Mr. Candris, 60, has headed the Cranberry-based firm since July 2008 and will stay on as a senior adviser to the management team. He started at Westinghouse in 1975.
Mr. Ferland will work with Ricardo Perez, the current president of operations, who's been named president and chief operating officer. Together, they form the new Westinghouse Executive Office, a company leadership setup of two presidents with "clearly defined responsibilities," the firm said in a press release.
Westinghouse's revenue in Mr. Candris' first year was $3.2 billion, up $1 billion from the year before. It rose to $4.2 billion in 2009 and then surged ahead $500 million for a 2010 revenue of $4.7 billion.
The company employs about 3,300 workers in the Pittsburgh region, most of whom work out of a 2-year-old campus in Cranberry. Westinghouse was sold to Toshiba in 2006.

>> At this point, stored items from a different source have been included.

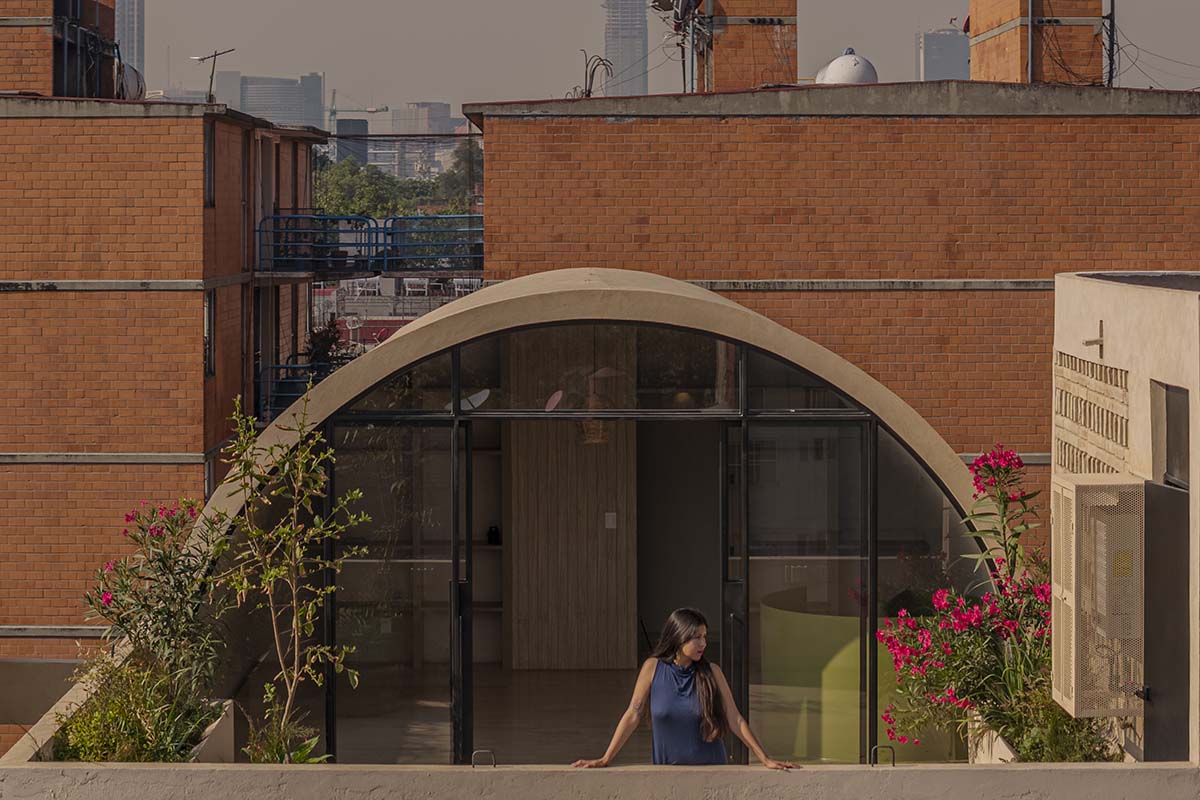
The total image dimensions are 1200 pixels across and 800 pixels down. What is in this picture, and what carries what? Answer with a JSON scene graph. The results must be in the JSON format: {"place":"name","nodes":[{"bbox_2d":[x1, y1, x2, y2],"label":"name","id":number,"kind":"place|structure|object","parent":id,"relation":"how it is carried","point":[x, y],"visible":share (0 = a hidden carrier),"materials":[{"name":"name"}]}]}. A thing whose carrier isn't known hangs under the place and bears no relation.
{"place":"outdoors","nodes":[
{"label":"outdoors","id":0,"kind":"place"},
{"bbox_2d":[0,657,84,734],"label":"low wall","id":1,"kind":"structure","parent":0,"point":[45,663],"materials":[{"name":"grey concrete"}]},
{"bbox_2d":[12,677,236,764],"label":"planter","id":2,"kind":"object","parent":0,"point":[221,726],"visible":0.24,"materials":[{"name":"beige concrete"}]},
{"bbox_2d":[52,652,216,762],"label":"shrub","id":3,"kind":"object","parent":2,"relation":"in","point":[111,714],"visible":0.65,"materials":[{"name":"green plant"}]},
{"bbox_2d":[76,495,231,736],"label":"oleander shrub","id":4,"kind":"object","parent":2,"relation":"in","point":[123,586],"visible":0.85,"materials":[{"name":"plant"}]},
{"bbox_2d":[114,0,144,74],"label":"skyscraper","id":5,"kind":"structure","parent":0,"point":[139,59],"materials":[{"name":"grey glass"}]},
{"bbox_2d":[0,71,334,713],"label":"brick building","id":6,"kind":"structure","parent":0,"point":[196,173],"materials":[{"name":"red brick"}]},
{"bbox_2d":[0,0,117,98],"label":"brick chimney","id":7,"kind":"object","parent":6,"relation":"on","point":[50,10],"visible":0.72,"materials":[{"name":"brick"}]},
{"bbox_2d":[116,62,145,99],"label":"satellite dish","id":8,"kind":"object","parent":6,"relation":"on","point":[135,73],"visible":0.44,"materials":[{"name":"white"}]},
{"bbox_2d":[202,292,215,376],"label":"window","id":9,"kind":"structure","parent":6,"relation":"in","point":[207,309],"materials":[{"name":"black glass"}]},
{"bbox_2d":[203,124,215,208],"label":"window","id":10,"kind":"structure","parent":6,"relation":"in","point":[210,145],"materials":[{"name":"black glass"}]},
{"bbox_2d":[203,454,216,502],"label":"window","id":11,"kind":"structure","parent":6,"relation":"in","point":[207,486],"materials":[{"name":"black glass"}]},
{"bbox_2d":[192,47,236,101],"label":"antenna","id":12,"kind":"object","parent":6,"relation":"on","point":[214,54],"visible":0.85,"materials":[{"name":"black metal"}]},
{"bbox_2d":[258,358,346,419],"label":"balcony railing","id":13,"kind":"object","parent":6,"relation":"attached to","point":[280,367],"visible":0.35,"materials":[{"name":"blue metal"}]},
{"bbox_2d":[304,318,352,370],"label":"shrub","id":14,"kind":"object","parent":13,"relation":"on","point":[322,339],"visible":0.44,"materials":[{"name":"green plant"}]},
{"bbox_2d":[256,212,483,277],"label":"balcony","id":15,"kind":"structure","parent":6,"relation":"attached to","point":[308,267],"materials":[{"name":"blue metal"}]},
{"bbox_2d":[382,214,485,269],"label":"blue railing","id":16,"kind":"object","parent":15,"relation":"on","point":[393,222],"visible":0.72,"materials":[{"name":"blue metal"}]},
{"bbox_2d":[212,69,326,134],"label":"office building","id":17,"kind":"structure","parent":0,"point":[292,117],"materials":[{"name":"grey glass"}]},
{"bbox_2d":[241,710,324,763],"label":"shrub","id":18,"kind":"object","parent":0,"point":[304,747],"visible":0.64,"materials":[{"name":"green plant"}]},
{"bbox_2d":[205,390,369,760],"label":"young tree","id":19,"kind":"object","parent":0,"point":[292,689],"visible":0.98,"materials":[{"name":"green plant"}]},
{"bbox_2d":[335,120,367,167],"label":"distant building","id":20,"kind":"structure","parent":0,"point":[344,127],"materials":[{"name":"grey"}]},
{"bbox_2d":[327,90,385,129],"label":"construction crane","id":21,"kind":"object","parent":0,"point":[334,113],"visible":0.42,"materials":[{"name":"metal"}]},
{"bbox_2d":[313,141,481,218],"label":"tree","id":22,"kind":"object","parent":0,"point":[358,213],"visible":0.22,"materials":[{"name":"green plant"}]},
{"bbox_2d":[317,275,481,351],"label":"rooftop","id":23,"kind":"structure","parent":0,"point":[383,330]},
{"bbox_2d":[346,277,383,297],"label":"white chair","id":24,"kind":"object","parent":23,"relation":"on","point":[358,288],"visible":0.8,"materials":[{"name":"white plastic"}]},
{"bbox_2d":[402,276,428,297],"label":"white chair","id":25,"kind":"object","parent":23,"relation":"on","point":[416,281],"visible":0.85,"materials":[{"name":"white plastic"}]},
{"bbox_2d":[452,277,482,295],"label":"white chair","id":26,"kind":"object","parent":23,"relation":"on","point":[468,290],"visible":0.68,"materials":[{"name":"white plastic"}]},
{"bbox_2d":[367,102,455,177],"label":"distant building","id":27,"kind":"structure","parent":0,"point":[372,150],"materials":[{"name":"grey"}]},
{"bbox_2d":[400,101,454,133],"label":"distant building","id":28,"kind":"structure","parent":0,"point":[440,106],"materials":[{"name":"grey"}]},
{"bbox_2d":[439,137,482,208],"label":"tree","id":29,"kind":"object","parent":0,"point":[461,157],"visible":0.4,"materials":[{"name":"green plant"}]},
{"bbox_2d":[322,665,655,764],"label":"floor","id":30,"kind":"structure","parent":0,"point":[637,733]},
{"bbox_2d":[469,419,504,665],"label":"shelf","id":31,"kind":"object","parent":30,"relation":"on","point":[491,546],"visible":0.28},
{"bbox_2d":[756,590,901,763],"label":"green armchair","id":32,"kind":"object","parent":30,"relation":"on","point":[773,614],"visible":0.59,"materials":[{"name":"green"}]},
{"bbox_2d":[187,270,999,764],"label":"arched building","id":33,"kind":"structure","parent":0,"point":[726,306],"visible":0.63,"materials":[{"name":"glass"}]},
{"bbox_2d":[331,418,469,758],"label":"glass door","id":34,"kind":"structure","parent":33,"relation":"in","point":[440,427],"materials":[{"name":"clear glass"}]},
{"bbox_2d":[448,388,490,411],"label":"dish","id":35,"kind":"object","parent":33,"relation":"in","point":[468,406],"visible":0.66,"materials":[{"name":"white"}]},
{"bbox_2d":[486,524,500,544],"label":"bottle","id":36,"kind":"object","parent":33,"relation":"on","point":[494,532],"visible":0.82,"materials":[{"name":"black"}]},
{"bbox_2d":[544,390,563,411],"label":"disc","id":37,"kind":"object","parent":33,"relation":"attached to","point":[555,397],"visible":0.86,"materials":[{"name":"pink"}]},
{"bbox_2d":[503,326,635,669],"label":"wooden partition","id":38,"kind":"structure","parent":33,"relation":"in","point":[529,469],"materials":[{"name":"brown wood"}]},
{"bbox_2d":[604,511,616,528],"label":"light switch","id":39,"kind":"object","parent":38,"relation":"attached to","point":[611,521],"visible":0.93,"materials":[{"name":"white"}]},
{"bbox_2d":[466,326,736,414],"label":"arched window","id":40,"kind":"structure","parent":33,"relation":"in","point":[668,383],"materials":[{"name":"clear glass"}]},
{"bbox_2d":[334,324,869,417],"label":"arched window","id":41,"kind":"structure","parent":33,"relation":"in","point":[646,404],"materials":[{"name":"clear glass"}]},
{"bbox_2d":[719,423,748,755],"label":"glass door","id":42,"kind":"structure","parent":33,"relation":"in","point":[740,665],"materials":[{"name":"black glass"}]},
{"bbox_2d":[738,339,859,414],"label":"arched window","id":43,"kind":"structure","parent":33,"relation":"in","point":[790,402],"materials":[{"name":"glass"}]},
{"bbox_2d":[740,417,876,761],"label":"glass door","id":44,"kind":"structure","parent":33,"relation":"in","point":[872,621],"materials":[{"name":"clear glass"}]},
{"bbox_2d":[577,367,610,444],"label":"pendant lamp","id":45,"kind":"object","parent":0,"point":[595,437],"visible":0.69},
{"bbox_2d":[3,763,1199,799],"label":"parapet wall","id":46,"kind":"structure","parent":0,"point":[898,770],"materials":[{"name":"beige concrete"}]},
{"bbox_2d":[471,749,496,767],"label":"metal handle","id":47,"kind":"object","parent":46,"relation":"attached to","point":[494,763],"visible":0.9,"materials":[{"name":"silver metal"}]},
{"bbox_2d":[870,744,895,765],"label":"metal handle","id":48,"kind":"object","parent":46,"relation":"attached to","point":[893,763],"visible":0.93,"materials":[{"name":"black metal"}]},
{"bbox_2d":[603,0,647,99],"label":"skyscraper","id":49,"kind":"structure","parent":0,"point":[621,15],"materials":[{"name":"grey glass"}]},
{"bbox_2d":[97,0,1199,115],"label":"sky","id":50,"kind":"structure","parent":0,"point":[320,61],"materials":[{"name":"grey"}]},
{"bbox_2d":[573,607,798,767],"label":"woman","id":51,"kind":"object","parent":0,"point":[693,656],"visible":0.93},
{"bbox_2d":[465,80,1199,554],"label":"brick building","id":52,"kind":"structure","parent":0,"point":[799,127],"materials":[{"name":"brick"}]},
{"bbox_2d":[571,51,612,98],"label":"bent pipes","id":53,"kind":"object","parent":52,"relation":"on","point":[585,85],"visible":0.69,"materials":[{"name":"black metal"}]},
{"bbox_2d":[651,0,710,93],"label":"antenna","id":54,"kind":"object","parent":52,"relation":"attached to","point":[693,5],"visible":0.91,"materials":[{"name":"black"}]},
{"bbox_2d":[695,0,796,89],"label":"chimney","id":55,"kind":"object","parent":52,"relation":"on","point":[759,45],"visible":0.81,"materials":[{"name":"brick"}]},
{"bbox_2d":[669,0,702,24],"label":"satellite dish","id":56,"kind":"object","parent":55,"relation":"attached to","point":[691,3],"visible":0.82,"materials":[{"name":"black"}]},
{"bbox_2d":[815,49,878,84],"label":"water tank","id":57,"kind":"object","parent":52,"relation":"on","point":[853,61],"visible":0.66,"materials":[{"name":"white"}]},
{"bbox_2d":[967,0,1104,85],"label":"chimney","id":58,"kind":"object","parent":52,"relation":"on","point":[992,45],"visible":0.82,"materials":[{"name":"brick"}]},
{"bbox_2d":[1102,0,1118,89],"label":"pipe","id":59,"kind":"object","parent":52,"relation":"attached to","point":[1111,5],"visible":0.8,"materials":[{"name":"black metal"}]},
{"bbox_2d":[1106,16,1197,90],"label":"cable","id":60,"kind":"object","parent":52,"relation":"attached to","point":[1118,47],"visible":0.81,"materials":[{"name":"black plastic"}]},
{"bbox_2d":[915,22,971,83],"label":"distant building","id":61,"kind":"structure","parent":0,"point":[926,38],"materials":[{"name":"grey"}]},
{"bbox_2d":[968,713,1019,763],"label":"planter","id":62,"kind":"object","parent":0,"point":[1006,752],"visible":0.2,"materials":[{"name":"beige concrete"}]},
{"bbox_2d":[874,443,1058,757],"label":"flowering plant","id":63,"kind":"object","parent":62,"relation":"in","point":[1010,460],"visible":0.8,"materials":[{"name":"plant"}]},
{"bbox_2d":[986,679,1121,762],"label":"shrub","id":64,"kind":"object","parent":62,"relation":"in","point":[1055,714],"visible":0.52,"materials":[{"name":"green plant"}]},
{"bbox_2d":[1053,270,1199,769],"label":"white building","id":65,"kind":"structure","parent":0,"point":[1088,297],"materials":[{"name":"beige paint"}]},
{"bbox_2d":[1053,351,1130,474],"label":"vent grille","id":66,"kind":"object","parent":65,"relation":"attached to","point":[1121,372],"visible":0.72,"materials":[{"name":"beige concrete"}]},
{"bbox_2d":[1083,320,1104,355],"label":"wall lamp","id":67,"kind":"object","parent":65,"relation":"attached to","point":[1095,341],"visible":0.97,"materials":[{"name":"metal"}]},
{"bbox_2d":[1051,473,1143,719],"label":"metal cabinet","id":68,"kind":"object","parent":65,"relation":"attached to","point":[1067,600],"visible":0.96,"materials":[{"name":"beige metal"}]},
{"bbox_2d":[1141,479,1190,759],"label":"door","id":69,"kind":"structure","parent":65,"relation":"in","point":[1170,493],"materials":[{"name":"grey metal"}]},
{"bbox_2d":[1158,381,1189,487],"label":"window","id":70,"kind":"structure","parent":65,"relation":"in","point":[1170,465],"materials":[{"name":"grey"}]}
]}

Mr. Candris' tenure has been dominated by the approval process for the AP1000, a nuclear reactor that's become the firm's flagship product.
The AP1000 secured final approval in late December, which will allow Westinghouse to finish building the first domestic nuclear power plants since the Three Mile Island accident of 1979 near Harrisburg. Several models are already planned in other countries.
"He helped keep the firm vibrant during the lean years of the 1980s and 1990s, and he very much laid the groundwork for the global nuclear energy renaissance we are experiencing today," board chairman Shigenori Shiga said in a statement.